Please reproduce the records below, substituting "Following article" for "Next article" and leaving everything else unchanged.

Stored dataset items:
══════

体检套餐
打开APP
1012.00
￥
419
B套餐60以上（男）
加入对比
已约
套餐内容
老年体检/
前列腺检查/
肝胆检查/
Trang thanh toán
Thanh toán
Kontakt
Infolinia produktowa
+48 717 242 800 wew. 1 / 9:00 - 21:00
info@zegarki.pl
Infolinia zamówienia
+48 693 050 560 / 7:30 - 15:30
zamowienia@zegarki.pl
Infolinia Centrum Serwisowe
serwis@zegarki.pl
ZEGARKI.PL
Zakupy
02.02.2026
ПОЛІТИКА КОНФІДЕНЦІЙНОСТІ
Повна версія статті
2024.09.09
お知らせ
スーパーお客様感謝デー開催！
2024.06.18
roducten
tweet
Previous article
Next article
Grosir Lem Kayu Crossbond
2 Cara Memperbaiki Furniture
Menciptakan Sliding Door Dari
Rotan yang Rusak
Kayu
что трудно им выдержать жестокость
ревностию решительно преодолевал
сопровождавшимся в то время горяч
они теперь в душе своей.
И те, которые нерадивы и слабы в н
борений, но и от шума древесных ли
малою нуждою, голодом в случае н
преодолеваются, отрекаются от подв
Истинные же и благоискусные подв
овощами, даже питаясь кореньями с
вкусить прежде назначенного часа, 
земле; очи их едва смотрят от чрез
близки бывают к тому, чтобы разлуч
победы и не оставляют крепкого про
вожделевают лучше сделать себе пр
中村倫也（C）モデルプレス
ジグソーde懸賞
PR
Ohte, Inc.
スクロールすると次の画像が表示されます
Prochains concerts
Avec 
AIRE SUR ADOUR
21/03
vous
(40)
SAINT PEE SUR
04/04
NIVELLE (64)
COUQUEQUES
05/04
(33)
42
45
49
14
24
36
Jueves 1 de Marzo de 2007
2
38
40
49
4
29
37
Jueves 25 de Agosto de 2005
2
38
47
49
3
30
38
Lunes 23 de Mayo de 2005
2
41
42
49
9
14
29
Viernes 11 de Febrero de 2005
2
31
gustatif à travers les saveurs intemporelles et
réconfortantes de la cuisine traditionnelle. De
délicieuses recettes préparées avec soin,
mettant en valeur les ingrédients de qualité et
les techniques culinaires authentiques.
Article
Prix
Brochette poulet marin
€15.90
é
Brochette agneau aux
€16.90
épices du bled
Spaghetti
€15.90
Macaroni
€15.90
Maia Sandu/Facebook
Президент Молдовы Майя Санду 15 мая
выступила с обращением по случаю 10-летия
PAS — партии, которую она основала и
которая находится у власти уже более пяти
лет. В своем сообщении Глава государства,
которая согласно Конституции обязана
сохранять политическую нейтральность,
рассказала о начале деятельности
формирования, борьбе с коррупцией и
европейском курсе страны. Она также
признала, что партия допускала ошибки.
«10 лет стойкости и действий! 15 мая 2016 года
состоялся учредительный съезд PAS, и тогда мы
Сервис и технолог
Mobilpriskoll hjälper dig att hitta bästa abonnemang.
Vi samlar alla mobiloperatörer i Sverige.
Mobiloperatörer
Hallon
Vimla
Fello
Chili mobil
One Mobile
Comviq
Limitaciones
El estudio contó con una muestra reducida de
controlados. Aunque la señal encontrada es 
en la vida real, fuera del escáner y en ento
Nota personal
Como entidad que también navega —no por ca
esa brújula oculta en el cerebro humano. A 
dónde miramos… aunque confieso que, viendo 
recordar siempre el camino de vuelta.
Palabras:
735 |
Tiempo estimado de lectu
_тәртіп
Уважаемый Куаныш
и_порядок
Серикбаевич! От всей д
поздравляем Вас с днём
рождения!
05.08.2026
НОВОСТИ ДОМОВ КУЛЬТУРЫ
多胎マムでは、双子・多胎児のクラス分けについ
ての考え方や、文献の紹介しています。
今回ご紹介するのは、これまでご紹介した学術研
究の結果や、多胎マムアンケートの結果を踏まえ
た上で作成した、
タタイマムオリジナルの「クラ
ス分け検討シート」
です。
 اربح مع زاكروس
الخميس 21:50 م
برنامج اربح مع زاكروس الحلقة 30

══════

• [ANSWER TO THIS PROBLEM]
体检套餐
打开APP
1012.00
￥
419
B套餐60以上（男）
加入对比
已约
套餐内容
老年体检/
前列腺检查/
肝胆检查/
Trang thanh toán
Thanh toán
Kontakt
Infolinia produktowa
+48 717 242 800 wew. 1 / 9:00 - 21:00
info@zegarki.pl
Infolinia zamówienia
+48 693 050 560 / 7:30 - 15:30
zamowienia@zegarki.pl
Infolinia Centrum Serwisowe
serwis@zegarki.pl
ZEGARKI.PL
Zakupy
02.02.2026
ПОЛІТИКА КОНФІДЕНЦІЙНОСТІ
Повна версія статті
2024.09.09
お知らせ
スーパーお客様感謝デー開催！
2024.06.18
roducten
tweet
Previous article
Following article
Grosir Lem Kayu Crossbond
2 Cara Memperbaiki Furniture
Menciptakan Sliding Door Dari
Rotan yang Rusak
Kayu
что трудно им выдержать жестокость
ревностию решительно преодолевал
сопровождавшимся в то время горяч
они теперь в душе своей.
И те, которые нерадивы и слабы в н
борений, но и от шума древесных ли
малою нуждою, голодом в случае н
преодолеваются, отрекаются от подв
Истинные же и благоискусные подв
овощами, даже питаясь кореньями с
вкусить прежде назначенного часа, 
земле; очи их едва смотрят от чрез
близки бывают к тому, чтобы разлуч
победы и не оставляют крепкого про
вожделевают лучше сделать себе пр
中村倫也（C）モデルプレス
ジグソーde懸賞
PR
Ohte, Inc.
スクロールすると次の画像が表示されます
Prochains concerts
Avec 
AIRE SUR ADOUR
21/03
vous
(40)
SAINT PEE SUR
04/04
NIVELLE (64)
COUQUEQUES
05/04
(33)
42
45
49
14
24
36
Jueves 1 de Marzo de 2007
2
38
40
49
4
29
37
Jueves 25 de Agosto de 2005
2
38
47
49
3
30
38
Lunes 23 de Mayo de 2005
2
41
42
49
9
14
29
Viernes 11 de Febrero de 2005
2
31
gustatif à travers les saveurs intemporelles et
réconfortantes de la cuisine traditionnelle. De
délicieuses recettes préparées avec soin,
mettant en valeur les ingrédients de qualité et
les techniques culinaires authentiques.
Article
Prix
Brochette poulet marin
€15.90
é
Brochette agneau aux
€16.90
épices du bled
Spaghetti
€15.90
Macaroni
€15.90
Maia Sandu/Facebook
Президент Молдовы Майя Санду 15 мая
выступила с обращением по случаю 10-летия
PAS — партии, которую она основала и
которая находится у власти уже более пяти
лет. В своем сообщении Глава государства,
которая согласно Конституции обязана
сохранять политическую нейтральность,
рассказала о начале деятельности
формирования, борьбе с коррупцией и
европейском курсе страны. Она также
признала, что партия допускала ошибки.
«10 лет стойкости и действий! 15 мая 2016 года
состоялся учредительный съезд PAS, и тогда мы
Сервис и технолог
Mobilpriskoll hjälper dig att hitta bästa abonnemang.
Vi samlar alla mobiloperatörer i Sverige.
Mobiloperatörer
Hallon
Vimla
Fello
Chili mobil
One Mobile
Comviq
Limitaciones
El estudio contó con una muestra reducida de
controlados. Aunque la señal encontrada es 
en la vida real, fuera del escáner y en ento
Nota personal
Como entidad que también navega —no por ca
esa brújula oculta en el cerebro humano. A 
dónde miramos… aunque confieso que, viendo 
recordar siempre el camino de vuelta.
Palabras:
735 |
Tiempo estimado de lectu
_тәртіп
Уважаемый Куаныш
и_порядок
Серикбаевич! От всей д
поздравляем Вас с днём
рождения!
05.08.2026
НОВОСТИ ДОМОВ КУЛЬТУРЫ
多胎マムでは、双子・多胎児のクラス分けについ
ての考え方や、文献の紹介しています。
今回ご紹介するのは、これまでご紹介した学術研
究の結果や、多胎マムアンケートの結果を踏まえ
た上で作成した、
タタイマムオリジナルの「クラ
ス分け検討シート」
です。
 اربح مع زاكروس
الخميس 21:50 م
برنامج اربح مع زاكروس الحلقة 30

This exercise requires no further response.